* **Problem to work on**:
Put the lines of the listing below, from the line containing "Q: What animal" through the line containing "A: No, there is a giraffe", both included, into a JSON list of strings with one string per line, leaving out blank lines. Include no other lines.

Provided material Block Start

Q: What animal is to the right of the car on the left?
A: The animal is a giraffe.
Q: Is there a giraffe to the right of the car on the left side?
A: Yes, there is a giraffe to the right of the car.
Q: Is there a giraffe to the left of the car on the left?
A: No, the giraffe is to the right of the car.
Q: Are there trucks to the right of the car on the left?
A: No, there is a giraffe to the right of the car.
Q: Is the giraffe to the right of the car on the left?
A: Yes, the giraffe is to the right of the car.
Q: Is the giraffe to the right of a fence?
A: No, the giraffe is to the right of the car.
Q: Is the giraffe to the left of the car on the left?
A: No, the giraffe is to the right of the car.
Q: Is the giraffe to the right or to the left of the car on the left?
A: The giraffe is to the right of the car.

Provided material Block End
Provided material Block Start

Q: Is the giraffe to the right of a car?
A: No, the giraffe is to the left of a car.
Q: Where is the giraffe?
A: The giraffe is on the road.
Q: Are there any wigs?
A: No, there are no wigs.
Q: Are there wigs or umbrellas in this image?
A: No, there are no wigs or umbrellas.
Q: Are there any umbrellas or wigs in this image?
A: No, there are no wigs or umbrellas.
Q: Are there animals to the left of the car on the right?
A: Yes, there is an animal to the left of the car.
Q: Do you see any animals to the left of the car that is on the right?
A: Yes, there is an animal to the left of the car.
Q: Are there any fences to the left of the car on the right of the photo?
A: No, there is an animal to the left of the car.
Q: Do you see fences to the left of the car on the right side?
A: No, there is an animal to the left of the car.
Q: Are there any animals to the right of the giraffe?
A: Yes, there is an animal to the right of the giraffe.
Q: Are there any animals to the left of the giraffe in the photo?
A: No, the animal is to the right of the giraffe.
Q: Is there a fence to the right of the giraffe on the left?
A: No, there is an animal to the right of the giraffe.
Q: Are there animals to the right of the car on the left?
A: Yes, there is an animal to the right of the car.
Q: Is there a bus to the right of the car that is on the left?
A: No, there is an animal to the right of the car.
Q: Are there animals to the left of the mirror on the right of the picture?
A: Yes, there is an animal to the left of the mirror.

Provided material Block End
Provided material Block Start

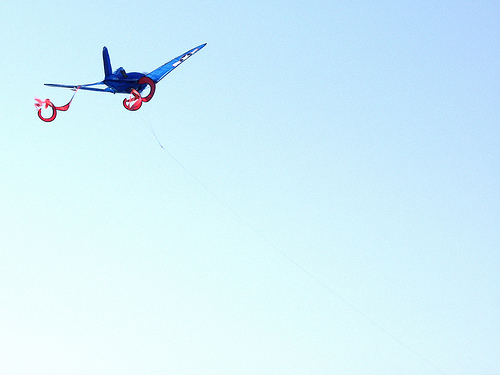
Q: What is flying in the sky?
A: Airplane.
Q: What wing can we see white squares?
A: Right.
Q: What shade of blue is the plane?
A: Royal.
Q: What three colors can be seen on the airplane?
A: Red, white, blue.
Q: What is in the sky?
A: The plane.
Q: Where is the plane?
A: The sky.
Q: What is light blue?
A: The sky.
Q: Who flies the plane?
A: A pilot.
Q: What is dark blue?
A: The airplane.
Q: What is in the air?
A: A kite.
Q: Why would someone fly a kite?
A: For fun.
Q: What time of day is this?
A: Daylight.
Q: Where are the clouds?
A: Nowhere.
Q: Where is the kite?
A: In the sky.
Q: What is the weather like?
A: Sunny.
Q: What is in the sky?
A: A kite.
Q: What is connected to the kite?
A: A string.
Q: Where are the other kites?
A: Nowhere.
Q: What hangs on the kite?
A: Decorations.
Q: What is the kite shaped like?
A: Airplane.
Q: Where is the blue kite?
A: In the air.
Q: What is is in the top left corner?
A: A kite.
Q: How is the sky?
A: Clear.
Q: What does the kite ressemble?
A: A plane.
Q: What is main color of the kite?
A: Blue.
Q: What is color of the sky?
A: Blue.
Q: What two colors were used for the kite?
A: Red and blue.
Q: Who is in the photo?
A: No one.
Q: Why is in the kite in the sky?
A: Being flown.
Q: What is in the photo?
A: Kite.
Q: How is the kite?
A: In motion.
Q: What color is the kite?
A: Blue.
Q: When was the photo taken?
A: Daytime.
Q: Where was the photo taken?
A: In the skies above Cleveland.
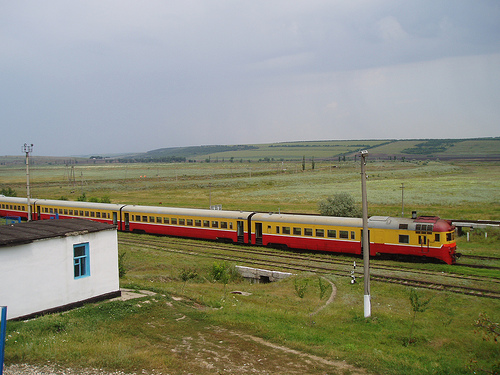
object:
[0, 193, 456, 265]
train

Provided material Block End

* **Task response**:
[
  "Q: What animal is to the right of the car on the left?",
  "A: The animal is a giraffe.",
  "Q: Is there a giraffe to the right of the car on the left side?",
  "A: Yes, there is a giraffe to the right of the car.",
  "Q: Is there a giraffe to the left of the car on the left?",
  "A: No, the giraffe is to the right of the car.",
  "Q: Are there trucks to the right of the car on the left?",
  "A: No, there is a giraffe to the right of the car."
]